I want to surprise my boyfriend by sending him a sexy pic while he’s at work, but I can’t decide what outfit to put on the cat.
It’s an epidemic…
“Here you go body some nutritious food, how bout some energy?”
Body: “I shall make this into nose hair”
as a teen: secretly drinking in the park with friends.
as an adult: secretly drinking in the park with squirrels.
Cop: Know why I stopped you?
SUPER DANCE OFF??
Cop: OH YEAH
OH YEAH?
Cop: No, not really. There’s a warrant for your arrest.
oh no
A friend of mine just said, Am I the only one who gives my dog a massage?
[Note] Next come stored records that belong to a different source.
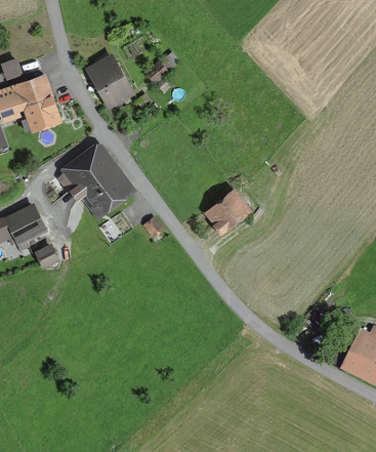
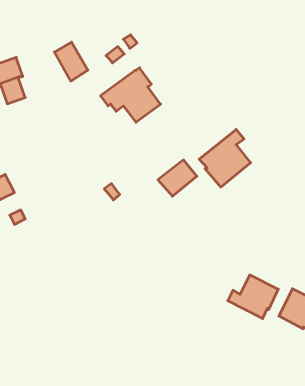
building: [59,149,127,210] -> [101,68,161,122]
building: none -> [199,129,251,187]
building: none -> [228,275,278,319]

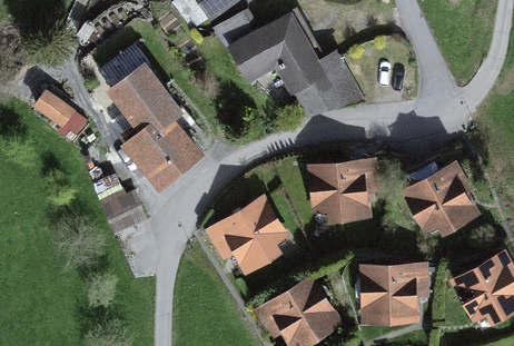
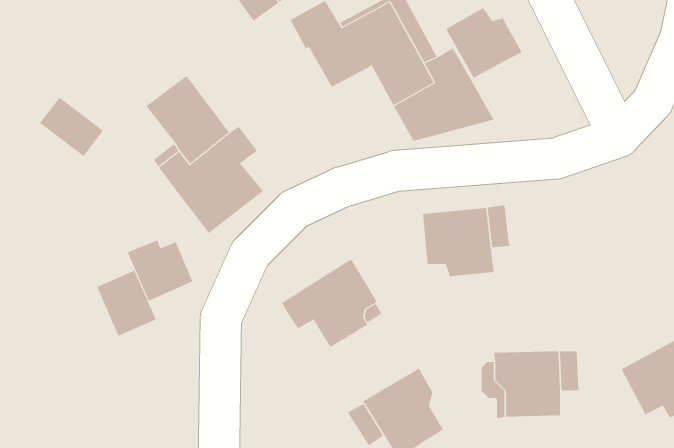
building: none -> [445,7,523,79]
building: [99,47,150,93] -> none
building: [398,155,473,229] -> none
building: none -> [96,270,156,337]

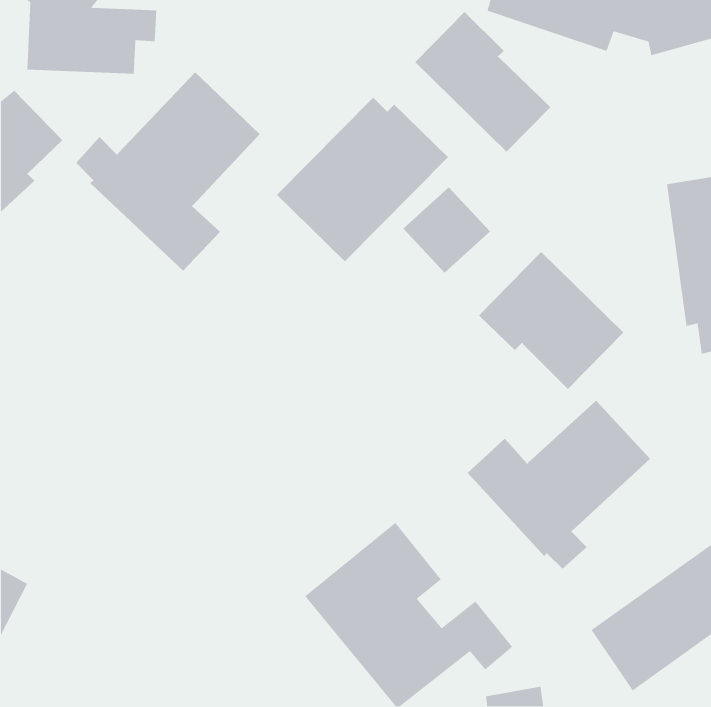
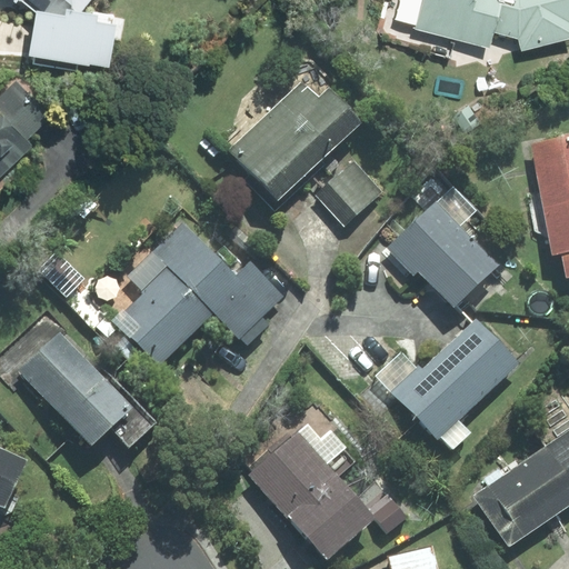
building: [414,11,551,152] -> none
building: [75,72,261,271] -> none
building: none -> [116,218,282,367]
building: none -> [21,332,156,450]

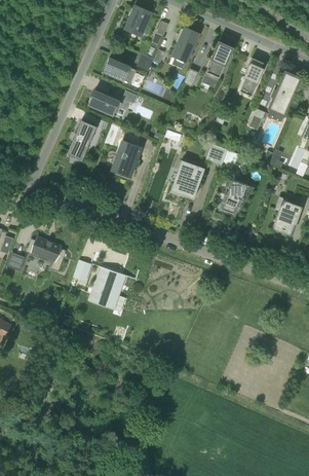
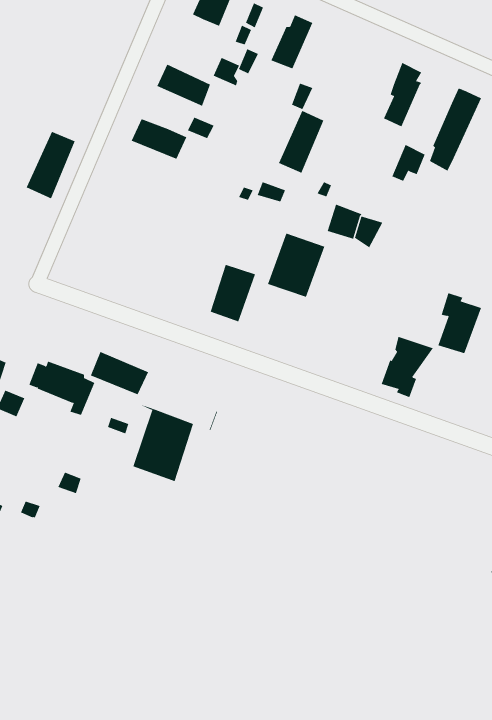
building: [203,43,231,81] -> [278,110,324,173]
building: [66,120,95,161] -> [26,131,75,199]
building: [112,142,140,177] -> [210,264,256,322]
building: [219,180,250,217] -> [381,336,434,398]
building: none -> [90,351,149,395]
Well, I replied, I can honestly say I’ve never given your dog a massage.
On the news: there’s a shortage of maternity-ward staff.
You could say it’s a bit of a…*looks away*
*mumbles*
MIDWIFE crisis!
(…sorry.)
Sorry I missed your call earlier, I was sitting in my bed with my phone in my hand watching it ring
Guys if ur drinking tonight please remember this; u can always use a frozen hot dog if u run out of ice. Ok stay safe & keep it real.
If you ever get attacked by a shark, don’t forget to take a moment and appreciate the statistical improbability of it all.
My daughter is yelling at Alexa because it doesn’t know a song she made up. This may be the end of their friendship.
*watches Charlotte’s Web*
Netflix: you might also enjoy…
Babe
Peppa Pig
Season 1 episode 1 of Black Mirror
The only way anyone should die is “mysteriously.” It just makes for better stories. “He lived a long, full life and died peacefully in his sleep.” Lame. Boring. A waste. “He lived a long, full life and disappeared in Panama, leaving enigmatic clues.” Excellent. Superb. No notes.